Object state transitions:
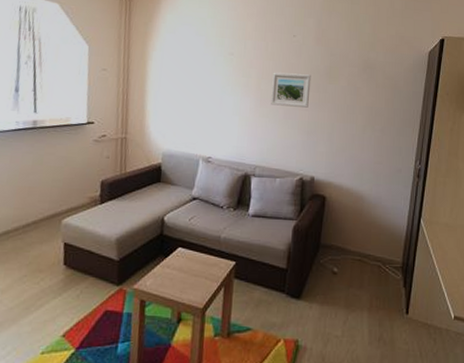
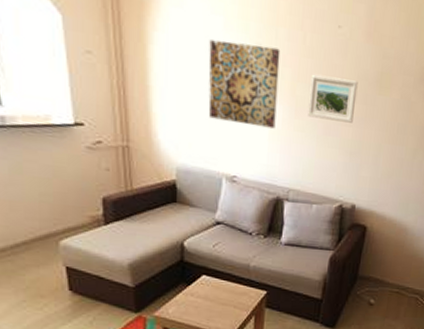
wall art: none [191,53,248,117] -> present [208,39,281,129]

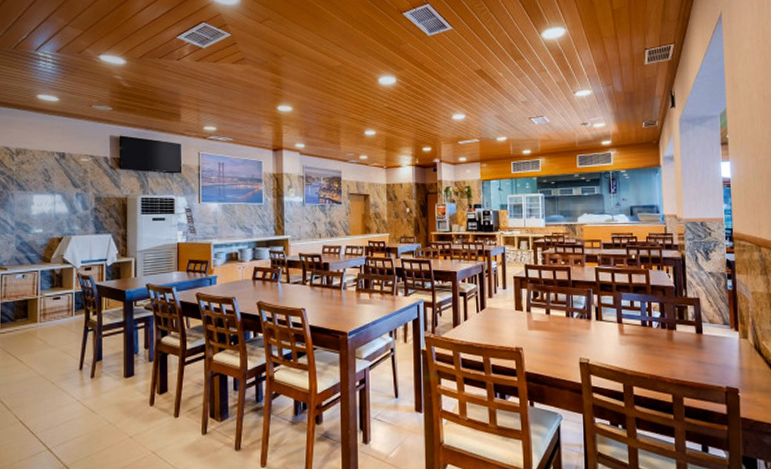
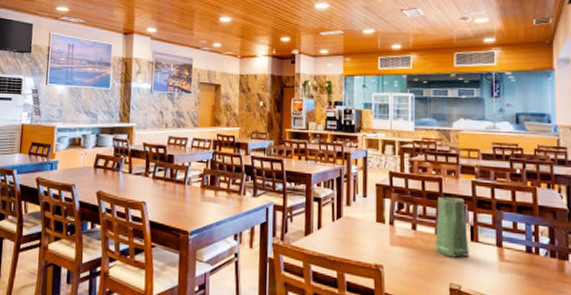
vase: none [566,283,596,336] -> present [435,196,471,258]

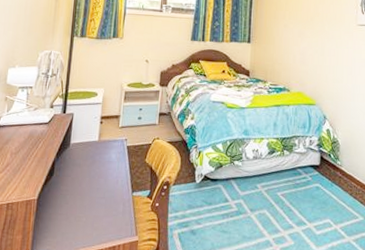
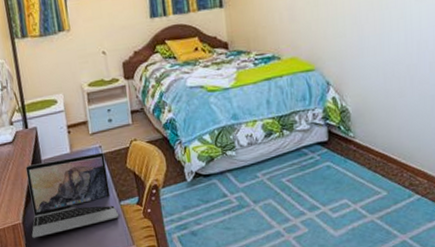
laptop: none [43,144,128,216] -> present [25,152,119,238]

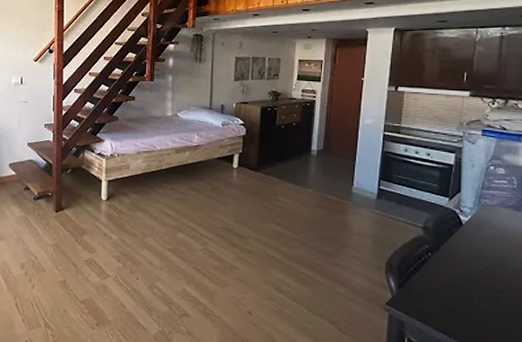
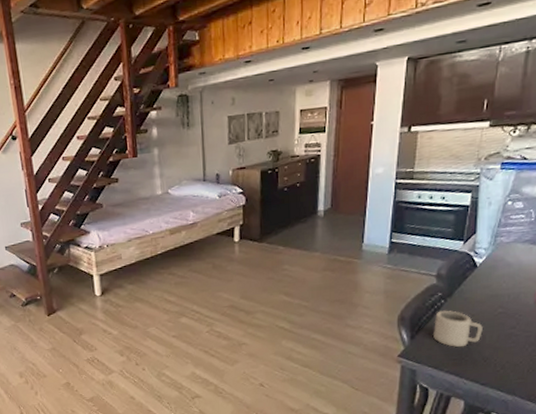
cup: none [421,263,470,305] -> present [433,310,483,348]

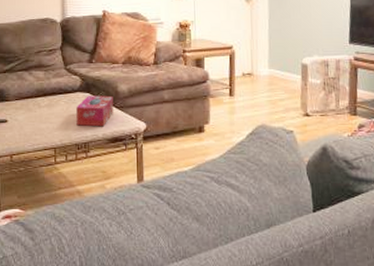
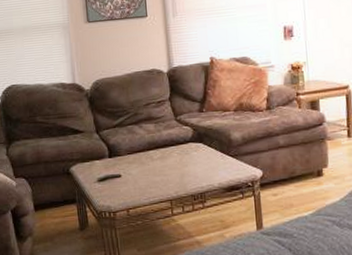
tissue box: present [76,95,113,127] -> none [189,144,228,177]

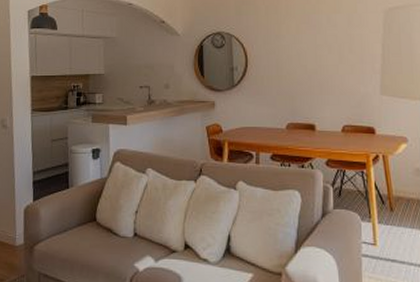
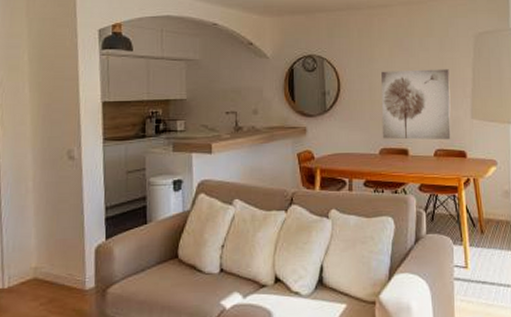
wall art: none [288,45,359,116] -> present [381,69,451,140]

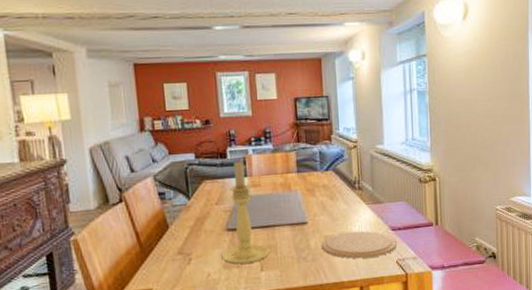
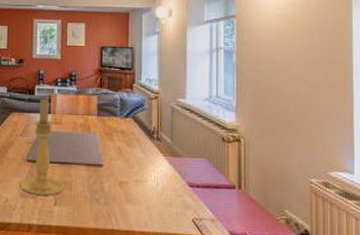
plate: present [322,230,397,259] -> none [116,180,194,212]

## TASK TO CARRY OUT
Leaving the pictures aside, copy exactly and only the lines from the one holding "vase: none [566,283,596,336]" through the final line of the data, both ends kept.

## EXERCISE RESULT
vase: none [566,283,596,336] -> present [435,196,471,258]

laptop: none [43,144,128,216] -> present [25,152,119,238]

cup: none [421,263,470,305] -> present [433,310,483,348]

tissue box: present [76,95,113,127] -> none [189,144,228,177]

wall art: none [288,45,359,116] -> present [381,69,451,140]

plate: present [322,230,397,259] -> none [116,180,194,212]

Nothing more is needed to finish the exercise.